Olivia, Guest Blogger
Thursday, May 27th, 2010
Choosing a camp involves much more than just choosing a location or even the camp with the perfect activities and feel for your child. Camps also come in different sizes, so to speak; depending on how long their sessions are. Sleepaway camps range from two-week to two-month sessions, and choosing which one is best for your child depends on several factors.
In this post, I’ll take a closer look at four-week camps . First, some reassurance. Campers don’t “get less” because their camp is shorter. The schedules for the day and the special activities are very similar or exactly the same as longer camps. The programs are just as well rounded and varied, and you’ll be amazed at how much swimming, sport, adventure and creative arts can fit into four weeks – and the kids still get a one-hour rest period after lunch! We should all be so lucky!

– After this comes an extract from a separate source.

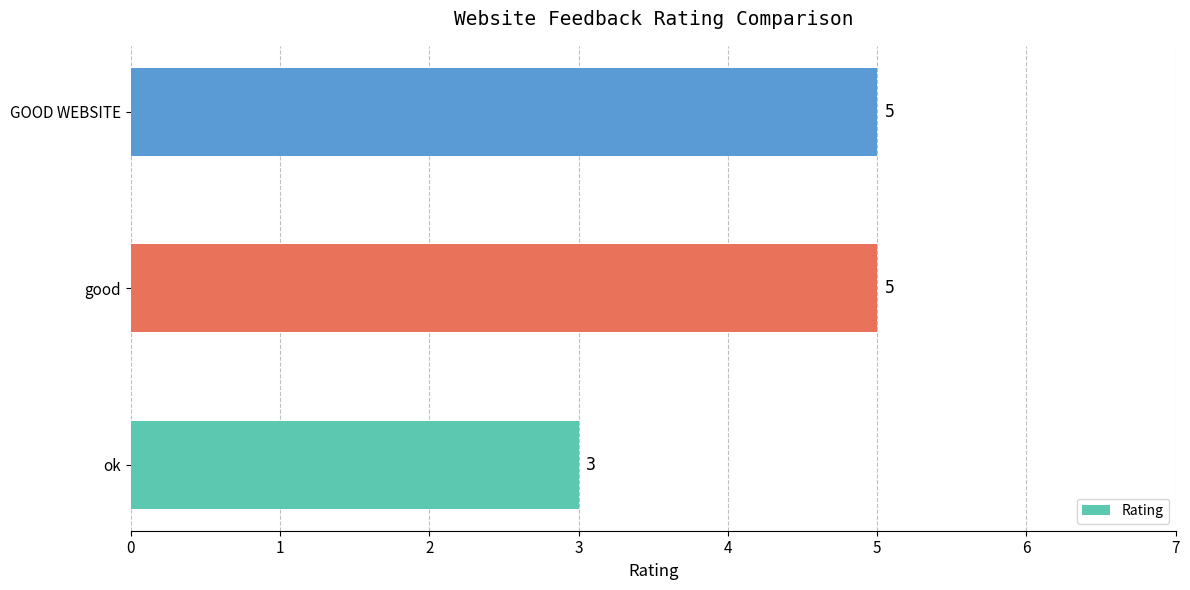

True or false: the data shows 1 at good.

False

Most importantly, the camp counselors and staff are as involved, caring and competent as they are for the longer camps. I know that for my children, their camp experiences are flooded with activities, but it’s the people they keep talking about (and talking to!) months later. Lifelong friendships can be forged and nurtured in the shortest of camp experiences.
So which camp for my child?
Take a look back at my earlier blog post, “Is Your Child Ready for Camp?” If you feel that your child is ready for camp, but you’re still feeling a little trepidation, why not try a shorter camp — for many new campers (and their moms), four weeks is the perfect amount of time.
A four-week camp may also be perfect for your family if:
- You need to fit in camp among other family plans and vacations
- Your child is nervous about a longer camp but a shorter one gets him or her excited
- Your child may be ready for more weeks of separation, but you’re not
- Your child lives out west, where school schedules can make a late-summer 7-week camp out East difficult (my children get out of school at the end of May and start back in the middle of August!)
Camp Laurel South offers two 4-week sessions in a complete traditional co-ed camping experience. What does this mean? Think of every wonderful image you have of summer camp – great times playing sports, spending time in the lake, learning new arts and crafts (friendship bracelets anyone?), going on new and exciting adventures, and, if your child is up for it, they can take guitar lessons and be the next campfire sensation. And it all happens with your new best friends right beside you. With its beautiful location on Crescent Lake in Casco, Maine, Laurel South is able to offer the same kind of dynamic programming that you can find at longer camp sessions. They even have the added bonus of an equestrian program.
Whatever you want your child to get out of camp: tradition, family, spirit, adventure, time in nature, and lots of fun, all can be found inside this four-week camp. Because shorter doesn’t mean skimpier!